**Records contained in a dataset:**
· · · ·

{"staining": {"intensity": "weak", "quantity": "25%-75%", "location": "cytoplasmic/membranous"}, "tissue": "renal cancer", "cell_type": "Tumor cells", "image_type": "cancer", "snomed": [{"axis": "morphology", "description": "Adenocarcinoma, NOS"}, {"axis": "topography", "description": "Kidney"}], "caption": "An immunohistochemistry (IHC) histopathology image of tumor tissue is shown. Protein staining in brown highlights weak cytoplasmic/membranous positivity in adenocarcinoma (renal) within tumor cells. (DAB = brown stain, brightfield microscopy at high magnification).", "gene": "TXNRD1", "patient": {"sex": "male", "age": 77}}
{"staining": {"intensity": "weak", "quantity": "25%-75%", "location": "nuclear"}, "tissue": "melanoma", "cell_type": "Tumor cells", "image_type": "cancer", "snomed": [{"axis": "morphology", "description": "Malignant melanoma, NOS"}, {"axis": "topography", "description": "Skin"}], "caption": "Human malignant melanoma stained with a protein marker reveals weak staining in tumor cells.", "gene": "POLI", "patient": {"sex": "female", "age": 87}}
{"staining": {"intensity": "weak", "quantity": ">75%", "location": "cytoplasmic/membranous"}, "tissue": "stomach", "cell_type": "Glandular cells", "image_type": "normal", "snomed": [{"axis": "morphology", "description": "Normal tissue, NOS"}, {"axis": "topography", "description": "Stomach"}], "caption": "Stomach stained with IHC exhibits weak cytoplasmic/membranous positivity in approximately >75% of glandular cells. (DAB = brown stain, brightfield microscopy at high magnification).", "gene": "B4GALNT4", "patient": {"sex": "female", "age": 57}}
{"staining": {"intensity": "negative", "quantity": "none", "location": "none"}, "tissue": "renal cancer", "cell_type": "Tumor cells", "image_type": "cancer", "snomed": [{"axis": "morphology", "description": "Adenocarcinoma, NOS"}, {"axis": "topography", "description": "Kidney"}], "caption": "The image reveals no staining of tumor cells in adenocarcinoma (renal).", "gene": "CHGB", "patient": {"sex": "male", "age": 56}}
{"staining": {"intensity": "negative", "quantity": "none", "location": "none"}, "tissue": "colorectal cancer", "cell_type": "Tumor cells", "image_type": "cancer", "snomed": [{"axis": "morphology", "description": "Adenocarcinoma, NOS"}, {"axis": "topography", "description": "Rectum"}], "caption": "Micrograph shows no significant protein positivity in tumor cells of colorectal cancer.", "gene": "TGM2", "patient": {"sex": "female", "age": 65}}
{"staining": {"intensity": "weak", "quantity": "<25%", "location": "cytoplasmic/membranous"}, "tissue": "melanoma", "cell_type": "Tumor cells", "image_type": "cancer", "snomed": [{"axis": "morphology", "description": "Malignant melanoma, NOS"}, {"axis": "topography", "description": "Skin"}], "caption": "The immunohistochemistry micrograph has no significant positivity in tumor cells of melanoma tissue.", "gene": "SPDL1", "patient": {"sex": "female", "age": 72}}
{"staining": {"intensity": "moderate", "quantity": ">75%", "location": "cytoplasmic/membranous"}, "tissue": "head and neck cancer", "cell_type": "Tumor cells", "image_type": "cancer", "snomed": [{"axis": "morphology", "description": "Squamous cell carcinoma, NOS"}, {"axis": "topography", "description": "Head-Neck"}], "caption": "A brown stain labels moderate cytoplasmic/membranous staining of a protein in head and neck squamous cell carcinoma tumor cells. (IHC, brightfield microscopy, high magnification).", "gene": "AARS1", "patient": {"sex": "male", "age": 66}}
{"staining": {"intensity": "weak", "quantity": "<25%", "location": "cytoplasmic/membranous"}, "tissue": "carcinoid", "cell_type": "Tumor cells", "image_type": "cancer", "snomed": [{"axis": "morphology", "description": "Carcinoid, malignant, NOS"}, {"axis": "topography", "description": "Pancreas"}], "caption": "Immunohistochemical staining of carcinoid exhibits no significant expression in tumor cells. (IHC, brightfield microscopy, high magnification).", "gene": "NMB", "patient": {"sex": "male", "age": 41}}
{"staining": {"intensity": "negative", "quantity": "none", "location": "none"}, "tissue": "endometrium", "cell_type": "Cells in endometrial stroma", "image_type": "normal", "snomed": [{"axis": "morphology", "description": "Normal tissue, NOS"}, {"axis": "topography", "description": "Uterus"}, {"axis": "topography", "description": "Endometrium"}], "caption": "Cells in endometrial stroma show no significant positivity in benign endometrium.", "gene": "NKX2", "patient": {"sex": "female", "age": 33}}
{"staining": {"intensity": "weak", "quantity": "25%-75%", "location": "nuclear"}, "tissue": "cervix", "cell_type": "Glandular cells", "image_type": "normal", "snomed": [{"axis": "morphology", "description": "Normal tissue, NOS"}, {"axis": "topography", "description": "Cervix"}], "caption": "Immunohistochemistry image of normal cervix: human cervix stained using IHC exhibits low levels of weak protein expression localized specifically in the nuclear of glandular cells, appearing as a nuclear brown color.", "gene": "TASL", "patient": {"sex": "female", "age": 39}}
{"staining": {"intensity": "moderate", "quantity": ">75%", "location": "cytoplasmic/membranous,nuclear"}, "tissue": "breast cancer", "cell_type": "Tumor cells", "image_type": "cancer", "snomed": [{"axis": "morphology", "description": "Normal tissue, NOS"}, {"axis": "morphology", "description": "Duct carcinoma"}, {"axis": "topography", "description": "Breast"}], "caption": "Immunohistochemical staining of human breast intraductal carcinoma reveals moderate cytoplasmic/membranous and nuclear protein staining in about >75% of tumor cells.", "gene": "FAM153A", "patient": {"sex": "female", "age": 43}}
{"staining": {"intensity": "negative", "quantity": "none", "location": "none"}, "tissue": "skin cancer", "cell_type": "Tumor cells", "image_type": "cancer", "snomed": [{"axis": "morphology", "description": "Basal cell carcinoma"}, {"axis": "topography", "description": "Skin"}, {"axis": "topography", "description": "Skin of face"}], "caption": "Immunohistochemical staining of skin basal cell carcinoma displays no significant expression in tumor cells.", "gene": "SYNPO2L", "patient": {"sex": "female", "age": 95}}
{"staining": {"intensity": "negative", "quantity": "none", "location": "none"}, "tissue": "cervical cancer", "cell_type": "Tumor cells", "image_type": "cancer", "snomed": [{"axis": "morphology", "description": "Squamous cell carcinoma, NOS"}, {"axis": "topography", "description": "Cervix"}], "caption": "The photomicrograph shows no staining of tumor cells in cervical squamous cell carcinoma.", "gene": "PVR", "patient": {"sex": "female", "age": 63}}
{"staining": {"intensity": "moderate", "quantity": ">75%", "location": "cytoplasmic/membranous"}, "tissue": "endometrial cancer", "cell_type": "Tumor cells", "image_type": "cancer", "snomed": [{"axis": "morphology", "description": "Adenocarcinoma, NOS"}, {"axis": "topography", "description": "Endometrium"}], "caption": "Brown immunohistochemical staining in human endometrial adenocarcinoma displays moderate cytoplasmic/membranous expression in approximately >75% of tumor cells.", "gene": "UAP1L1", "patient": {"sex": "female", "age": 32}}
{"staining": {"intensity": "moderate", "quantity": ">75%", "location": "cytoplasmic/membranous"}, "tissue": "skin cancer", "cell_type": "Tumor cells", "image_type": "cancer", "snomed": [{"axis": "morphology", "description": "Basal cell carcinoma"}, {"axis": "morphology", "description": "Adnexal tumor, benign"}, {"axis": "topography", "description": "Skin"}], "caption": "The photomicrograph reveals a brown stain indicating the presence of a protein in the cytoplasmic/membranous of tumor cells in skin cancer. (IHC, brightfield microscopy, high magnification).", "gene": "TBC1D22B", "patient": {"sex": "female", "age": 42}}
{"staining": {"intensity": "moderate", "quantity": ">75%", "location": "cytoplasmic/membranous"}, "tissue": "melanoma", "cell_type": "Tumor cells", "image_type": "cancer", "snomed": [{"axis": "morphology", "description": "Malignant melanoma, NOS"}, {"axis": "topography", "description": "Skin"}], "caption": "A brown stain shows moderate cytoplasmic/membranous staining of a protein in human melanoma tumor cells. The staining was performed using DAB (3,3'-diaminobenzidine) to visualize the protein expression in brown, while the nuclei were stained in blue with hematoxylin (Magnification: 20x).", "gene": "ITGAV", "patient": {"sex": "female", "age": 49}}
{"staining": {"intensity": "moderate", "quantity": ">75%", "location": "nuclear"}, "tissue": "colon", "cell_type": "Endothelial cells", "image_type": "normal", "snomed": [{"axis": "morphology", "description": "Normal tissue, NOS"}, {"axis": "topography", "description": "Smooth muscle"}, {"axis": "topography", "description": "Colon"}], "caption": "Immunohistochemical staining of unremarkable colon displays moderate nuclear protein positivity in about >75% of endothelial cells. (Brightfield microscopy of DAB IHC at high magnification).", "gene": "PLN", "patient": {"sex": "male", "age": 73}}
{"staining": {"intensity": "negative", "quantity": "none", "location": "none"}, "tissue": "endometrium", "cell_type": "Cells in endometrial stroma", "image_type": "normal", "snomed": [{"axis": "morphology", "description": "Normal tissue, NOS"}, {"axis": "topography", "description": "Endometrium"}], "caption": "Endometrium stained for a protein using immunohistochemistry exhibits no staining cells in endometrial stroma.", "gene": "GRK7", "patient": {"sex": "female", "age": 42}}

· · · ·

**What to do:** Give the number of lines in the entries that contain "Kidney", and add nothing.

**Reply to the task:** 2